# [Problem statement]
If a line in the data below contains the word "watch", copy it out.

--- Dataset records Enclosed Below ---

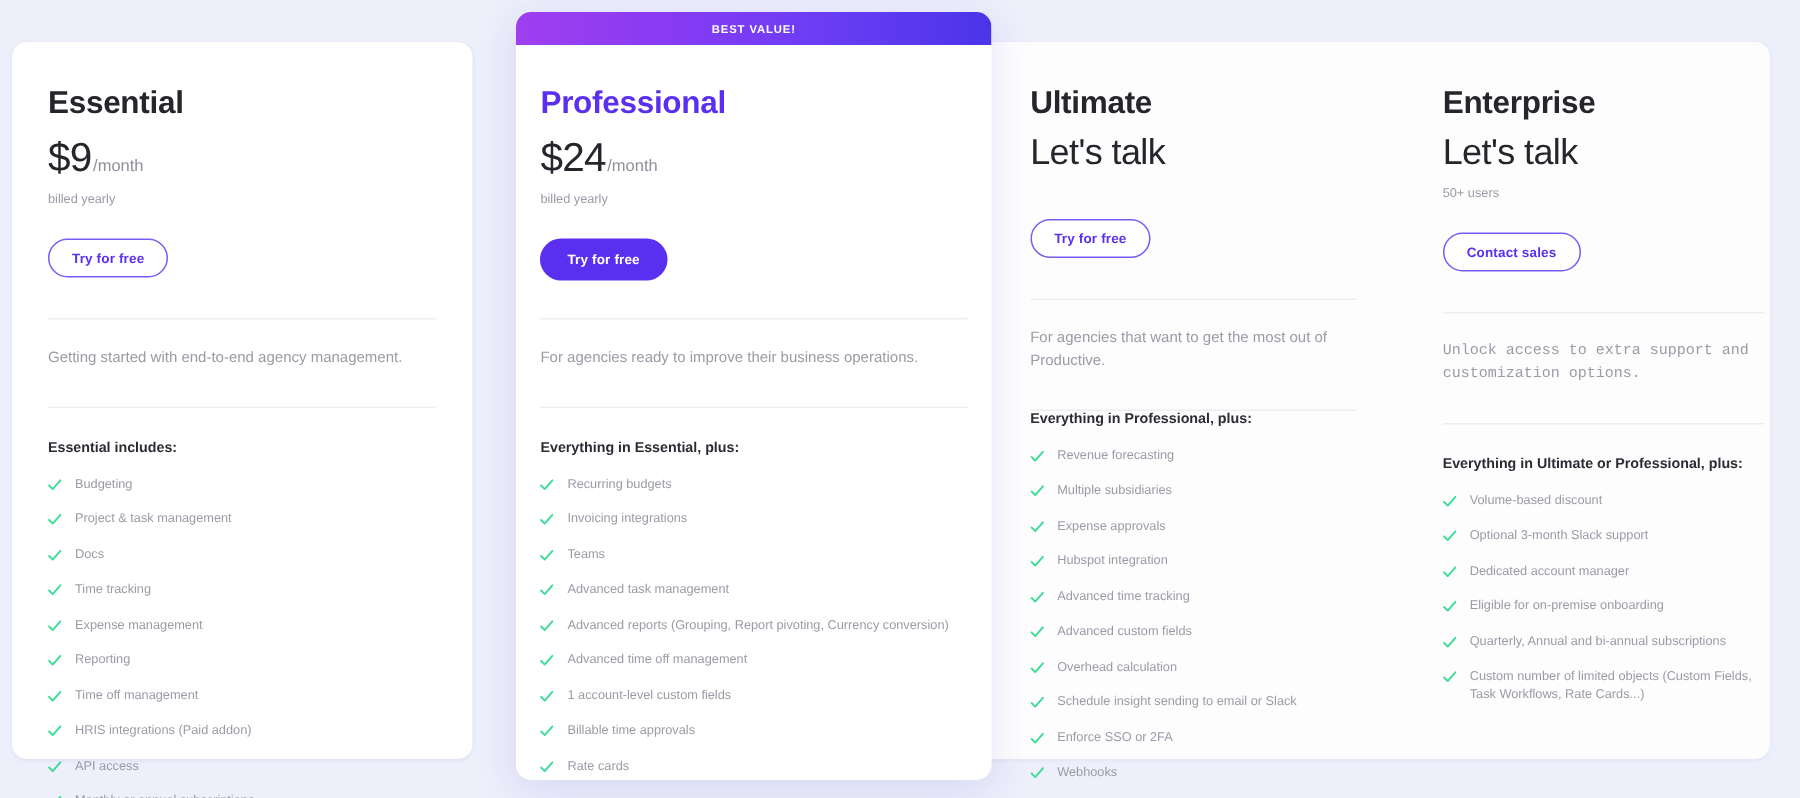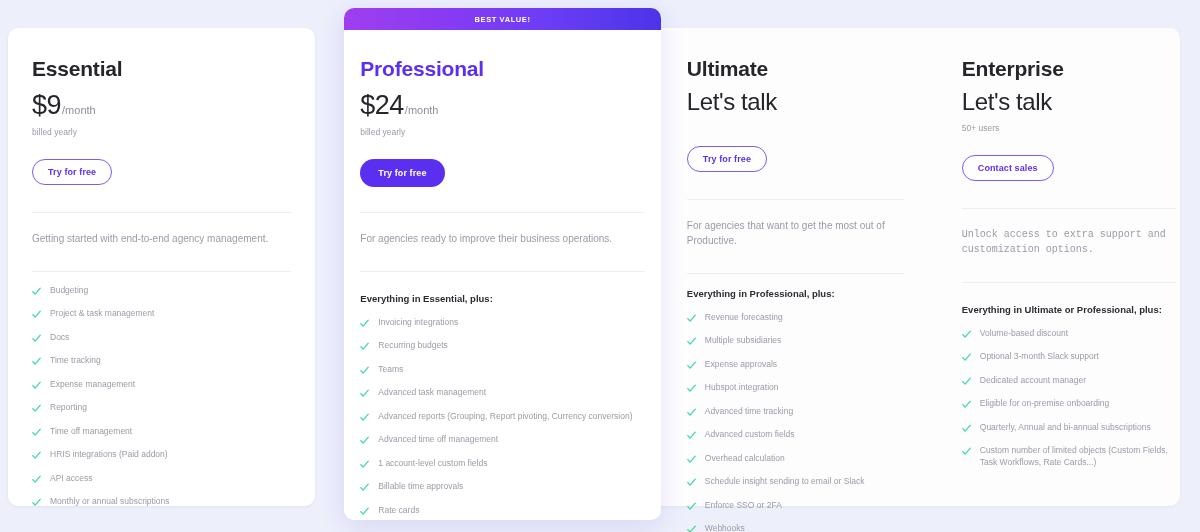--- a/index.html
+++ b/index.html
@@ -196,20 +196,21 @@
       </div>
       <div class="price-note">billed yearly</div>
 
       <div class="btn-wrap">
         <div class="btn btn--outline">Try for free</div>
       </div>
 
       <div class="divider" style="margin-top:27px;"></div>
       <div class="desc" style="margin-top:18px;">Getting started with end-to-end agency management.</div>
       <div class="divider" style="margin-top:25px;"></div>
+      <div class="includes-title" style="margin-top:21px;">Essential includes:</div>
 
       <ul class="features">
         <li class="feature">
             <span class="check">
               <svg width="9" height="9" viewBox="0 0 12 12">
                 <path d="M1 6.2 L4.2 9.4 L11 1.6" stroke="#3ddc97" stroke-width="1.7" fill="none" stroke-linecap="round" stroke-linejoin="round"></path>
               </svg>
             </span>
             <span class="feature-text">Budgeting</span>
           </li>
@@ -310,29 +311,29 @@
       <div class="divider" style="margin-top:25px;"></div>
       <div class="includes-title" style="margin-top:21px;">Everything in Essential, plus:</div>
 
       <ul class="features">
         <li class="feature">
             <span class="check">
               <svg width="9" height="9" viewBox="0 0 12 12">
                 <path d="M1 6.2 L4.2 9.4 L11 1.6" stroke="#3ddc97" stroke-width="1.7" fill="none" stroke-linecap="round" stroke-linejoin="round"></path>
               </svg>
             </span>
+            <span class="feature-text">Recurring budgets</span>
+          </li>
+        <li class="feature">
+            <span class="check">
+              <svg width="9" height="9" viewBox="0 0 12 12">
+                <path d="M1 6.2 L4.2 9.4 L11 1.6" stroke="#3ddc97" stroke-width="1.7" fill="none" stroke-linecap="round" stroke-linejoin="round"></path>
+              </svg>
+            </span>
             <span class="feature-text">Invoicing integrations</span>
-          </li>
-        <li class="feature">
-            <span class="check">
-              <svg width="9" height="9" viewBox="0 0 12 12">
-                <path d="M1 6.2 L4.2 9.4 L11 1.6" stroke="#3ddc97" stroke-width="1.7" fill="none" stroke-linecap="round" stroke-linejoin="round"></path>
-              </svg>
-            </span>
-            <span class="feature-text">Recurring budgets</span>
           </li>
         <li class="feature">
             <span class="check">
               <svg width="9" height="9" viewBox="0 0 12 12">
                 <path d="M1 6.2 L4.2 9.4 L11 1.6" stroke="#3ddc97" stroke-width="1.7" fill="none" stroke-linecap="round" stroke-linejoin="round"></path>
               </svg>
             </span>
             <span class="feature-text">Teams</span>
           </li>
         <li class="feature">
@@ -393,21 +394,21 @@
       <div class="plan-name">Ultimate</div>
       <div class="lets-talk">Let's talk</div>
 
       <div class="btn-wrap btn-wrap--tight">
         <div class="btn btn--outline">Try for free</div>
       </div>
 
       <div class="divider" style="margin-top:27px;"></div>
       <div class="desc" style="margin-top:18px;">For agencies that want to get the most out of Productive.</div>
       <div class="divider" style="margin-top:25px;"></div>
-      <div class="includes-title" style="margin-top:14px;">Everything in Professional, plus:</div>
+      <div class="includes-title" style="">Everything in Professional, plus:</div>
 
       <ul class="features">
         <li class="feature">
             <span class="check">
               <svg width="9" height="9" viewBox="0 0 12 12">
                 <path d="M1 6.2 L4.2 9.4 L11 1.6" stroke="#3ddc97" stroke-width="1.7" fill="none" stroke-linecap="round" stroke-linejoin="round"></path>
               </svg>
             </span>
             <span class="feature-text">Revenue forecasting</span>
           </li>

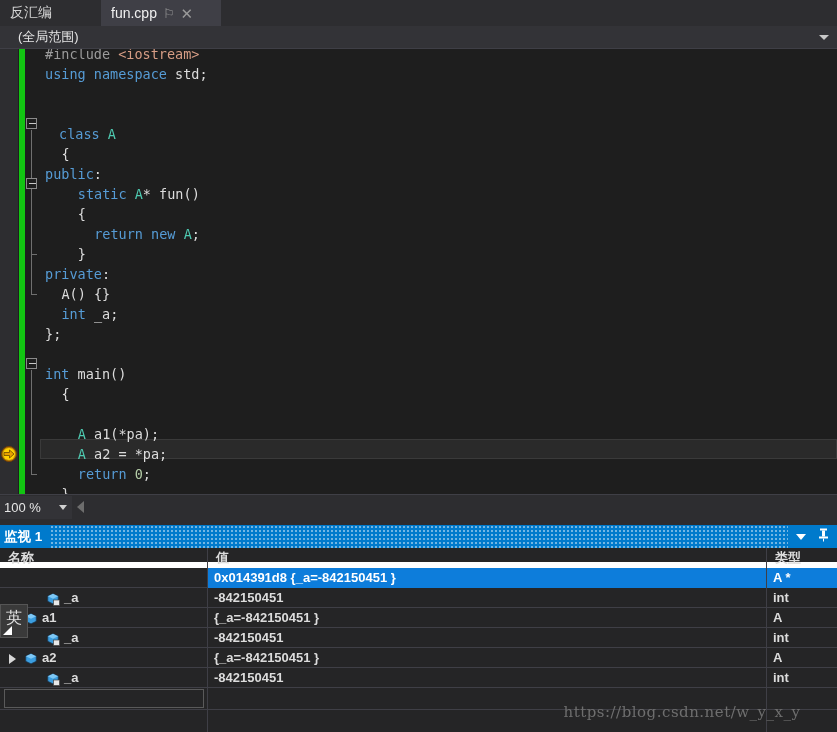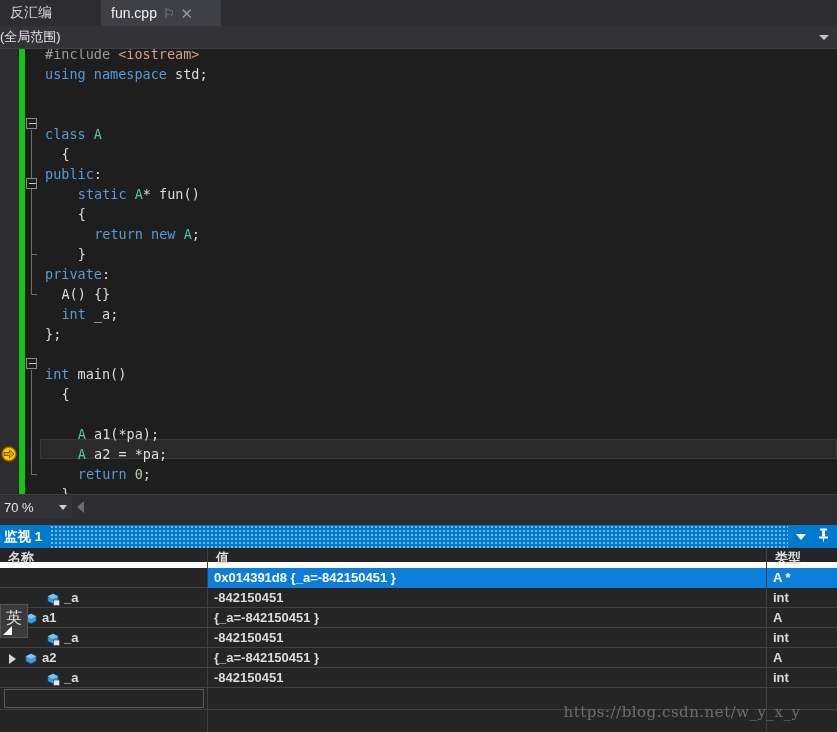--- a/index.html
+++ b/index.html
@@ -32,21 +32,21 @@
     color: #9a9a9a; font-size: 13px; line-height: 1; cursor: pointer;
   }
   .tab-close { font-size: 15px; }
 
   
   .scopebar {
     position: absolute; left: 0; top: 26px; width: 837px; height: 23px;
     background: #333337; border-bottom: 1px solid #3f3f46;
     display: flex; align-items: center;
   }
-  .scope-text { color: #e6e6e6; font-size: 13px; }
+  .scope-text { color: #e6e6e6; font-size: 13px; padding-left: 18px; }
   .scope-caret {
     position: absolute; right: 8px; top: 9px;
     width: 0; height: 0; border-left: 5px solid transparent;
     border-right: 5px solid transparent; border-top: 5px solid #c8c8c8;
   }
 
   
   .editor {
     position: absolute; left: 0; top: 49px; width: 837px; height: 445px;
     background: #1e1e1e; overflow: hidden;
@@ -256,21 +256,21 @@
       <circle cx="8" cy="8" r="7.5" fill="#b8860b" stroke="#7a3f00" stroke-width="1"></circle>
       <circle cx="8" cy="8" r="6" fill="#ffd000"></circle>
       <path d="M3 6.5 L8.5 6.5 L8.5 4 L13 8 L8.5 12 L8.5 9.5 L3 9.5 Z" fill="#e8a000" stroke="#6b4a00" stroke-width="0.8"></path>
     </svg>
 
     <div class="code-area" id="code-area">
         <div class="ln" style="top: -5px; left: 5px;"><span class="pre">#include </span><span class="str">&lt;iostream&gt;</span></div>
         <div class="ln" style="top: 15px; left: 5px;"><span class="kw">using</span><span class="plain"> </span><span class="kw">namespace</span><span class="plain"> std;</span></div>
         <div class="ln" style="top: 35px; left: 5px;"></div>
         <div class="ln" style="top: 55px; left: 5px;"></div>
-        <div class="ln" style="top: 75px; left: 5px;"><span class="kw">class</span><span class="plain"> </span><span class="typ">A</span></div>
+        <div class="ln" style="top: 75px; left: 19px;"><span class="kw">class</span><span class="plain"> </span><span class="typ">A</span></div>
         <div class="ln" style="top: 95px; left: 21.4px;"><span class="plain">{</span></div>
         <div class="ln" style="top: 115px; left: 5px;"><span class="kw">public</span><span class="plain">:</span></div>
         <div class="ln" style="top: 135px; left: 37.8px;"><span class="kw">static</span><span class="plain"> </span><span class="typ">A</span><span class="plain">* fun()</span></div>
         <div class="ln" style="top: 155px; left: 37.8px;"><span class="plain">{</span></div>
         <div class="ln" style="top: 175px; left: 54.2px;"><span class="kw">return</span><span class="plain"> </span><span class="kw">new</span><span class="plain"> </span><span class="typ">A</span><span class="plain">;</span></div>
         <div class="ln" style="top: 195px; left: 37.8px;"><span class="plain">}</span></div>
         <div class="ln" style="top: 215px; left: 5px;"><span class="kw">private</span><span class="plain">:</span></div>
         <div class="ln" style="top: 235px; left: 21.4px;"><span class="plain">A() {}</span></div>
         <div class="ln" style="top: 255px; left: 21.4px;"><span class="kw">int</span><span class="plain"> _a;</span></div>
         <div class="ln" style="top: 275px; left: 5px;"><span class="plain">};</span></div>
@@ -279,21 +279,21 @@
         <div class="ln" style="top: 335px; left: 21.4px;"><span class="plain">{</span></div>
         <div class="ln" style="top: 375px; left: 37.8px;"><span class="typ">A</span><span class="plain"> a1(*pa);</span></div>
         <div class="ln" style="top: 395px; left: 37.8px;"><span class="typ">A</span><span class="plain"> a2 = *pa;</span></div>
         <div class="ln" style="top: 415px; left: 37.8px;"><span class="kw">return</span><span class="plain"> </span><span class="num">0</span><span class="plain">;</span></div>
         <div class="ln" style="top: 435px; left: 21.4px;"><span class="plain">}</span></div>
       </div>
   </div>
 
   <div class="zoomstrip">
     <div class="zoom-combo">
-      <span>70 %</span>
+      <span>100 %</span>
       <span class="zoom-caret"></span>
     </div>
     <div class="hscroll-left"></div>
   </div>
 
   <div class="watch">
     <div class="watch-header">
       <span class="watch-title">监视 1</span>
       <span class="watch-dots"></span>
       <span class="wh-caret"></span>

--- End of Enclosed Dataset records ---

# [Answer space]
   <div class="watch">
     <div class="watch-header">
       <span class="watch-title">监视 1</span>
       <span class="watch-dots"></span>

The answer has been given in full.